The help file suggests df = length(knots) + degree. If I treat the interior points as knots, this gives me df=11 for this example, which generates error messages and a nonsensical spline fit.
Thank you in advance.
I was apparently not clear in my intentions. I am trying to do this: How can I use spline() with ggplot?, but with b-splines.
Upvotes: 1
Views: 4748
Reputation: 697
I did a little more work and came up with the following. First, an apology. What I was looking for was a smoothing spline, rather than a regression spline. I did not have the vocabulary to phrase the question properly. While the example in the help file for bs() appears to provide this, the function does not provide the same behavior for my sample data. There is another function, smooth.spline, in the stats package, which offers what I needed.
set.seed(tunc(100000*pi))
n <- 10
x <- 1:n
xx <- seq(1, n, length.out=200)
y <- rnorm(n)
d <- data.frame(x=x, y=y)
spl <- smooth.spline(x,y, spar=0.1)
spline.data <- data.frame(y=predict(spl,xx))
ggplot(d,aes(x,y)) + geom_point() + geom_line(aes(x,y), spline.data)
spl2 <- smooth.spline(x, y, control=
list(trace=TRUE, tol=1e-6, spar=0.1, low=-1.5, high=0.3))
spline.data2 <- data.frame(predit(spl2,xx))
ggplot(d,aes(x,y)) + geom_point() + geom_line(aes(x,y), spline.data2)
The two calls to smooth.spline represent two approaches. The first specifies the smoothing parameter manually, and the second iterates to an optimal solution. I found that I had to constrain the optimization properly to get the type of solution I was after.
The result is intended to match the b-spline used by the Excel line plot. I have collaborators who consider Excel graphics to be the standard, and I need to at least match that performance.
Upvotes: 0
Reputation: 263321
You should not be trying to fit every point. The goal is to find a summary that is an acceptable fit but which depends on a limited number of knots. There is not much value in increasing hte degree of the polynomial above the default of three. With only 10 points you surely do not want df=11. Try df=5 and the results should be reasonably flat. The rms/Hnisc package author, Frank Harrell, prefers restricted cubic splines because the predictions at the extremes are linear and thus less wild than would occur with other polynomial bases.
I corrected a couple of misspellings and added a knots
argument to make your code work:
require(splines)
require(ggplot2); set.seed(trunc(100000*pi))
n <- 10
x <- 1:10
y <- rnorm(n)
d <- data.frame(x=x, y=y)
summary(fm1 <- lm(y ~ bs(x, degree=3, knots=2)), data=d)

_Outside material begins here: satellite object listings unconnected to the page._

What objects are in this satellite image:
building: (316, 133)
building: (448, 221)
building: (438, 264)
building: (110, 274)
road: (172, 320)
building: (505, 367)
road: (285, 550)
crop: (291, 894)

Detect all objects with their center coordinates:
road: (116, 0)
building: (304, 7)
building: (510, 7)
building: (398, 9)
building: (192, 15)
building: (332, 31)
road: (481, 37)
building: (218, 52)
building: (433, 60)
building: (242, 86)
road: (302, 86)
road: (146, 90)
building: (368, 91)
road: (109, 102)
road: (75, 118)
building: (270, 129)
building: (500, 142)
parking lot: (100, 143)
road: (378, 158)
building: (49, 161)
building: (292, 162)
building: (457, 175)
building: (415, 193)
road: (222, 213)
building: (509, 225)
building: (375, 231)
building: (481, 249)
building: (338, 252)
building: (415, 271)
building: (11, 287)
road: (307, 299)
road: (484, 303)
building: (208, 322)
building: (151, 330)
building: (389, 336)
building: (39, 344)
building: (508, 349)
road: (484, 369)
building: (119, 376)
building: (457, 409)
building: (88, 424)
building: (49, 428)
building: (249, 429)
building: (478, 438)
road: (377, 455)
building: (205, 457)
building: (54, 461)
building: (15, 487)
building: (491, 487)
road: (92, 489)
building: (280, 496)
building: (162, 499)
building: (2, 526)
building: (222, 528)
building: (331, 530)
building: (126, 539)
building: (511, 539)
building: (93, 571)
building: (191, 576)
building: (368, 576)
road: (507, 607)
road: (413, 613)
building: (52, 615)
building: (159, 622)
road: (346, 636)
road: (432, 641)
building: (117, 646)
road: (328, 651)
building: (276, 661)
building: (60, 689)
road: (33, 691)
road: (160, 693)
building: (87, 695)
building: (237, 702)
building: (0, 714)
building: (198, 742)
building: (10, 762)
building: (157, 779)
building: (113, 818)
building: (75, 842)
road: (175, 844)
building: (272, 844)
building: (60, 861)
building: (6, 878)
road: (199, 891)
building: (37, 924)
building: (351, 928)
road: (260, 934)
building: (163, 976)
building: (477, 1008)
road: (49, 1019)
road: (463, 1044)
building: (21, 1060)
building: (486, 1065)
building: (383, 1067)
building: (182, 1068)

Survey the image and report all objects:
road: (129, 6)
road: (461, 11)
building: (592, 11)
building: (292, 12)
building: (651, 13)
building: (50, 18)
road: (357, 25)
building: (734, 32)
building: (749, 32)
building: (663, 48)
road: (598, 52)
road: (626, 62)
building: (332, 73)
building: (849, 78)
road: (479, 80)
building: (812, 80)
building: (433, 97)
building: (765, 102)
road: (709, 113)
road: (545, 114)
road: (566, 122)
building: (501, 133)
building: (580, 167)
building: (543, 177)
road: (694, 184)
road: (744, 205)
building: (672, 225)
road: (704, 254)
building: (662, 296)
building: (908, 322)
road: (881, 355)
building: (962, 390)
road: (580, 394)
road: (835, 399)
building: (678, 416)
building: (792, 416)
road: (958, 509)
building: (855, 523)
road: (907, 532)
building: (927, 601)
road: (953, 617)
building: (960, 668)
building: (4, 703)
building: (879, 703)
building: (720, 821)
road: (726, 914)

x.spline <- seq(1, 10, length.out=n*10)
spline.data <- data.frame(x=x.spline, y=predict(fm1, data.frame(x=x.spline)))
ggplot(d, aes(x,y)) + geom_point() + geom_line(aes(x,y), data=spline.data)
I came away from the exercise of varying the randomseed with the opinion that Frank Harrell knows what he is talking about. I don't get the same sort of behavior at the extremes when using his packages.
Upvotes: 3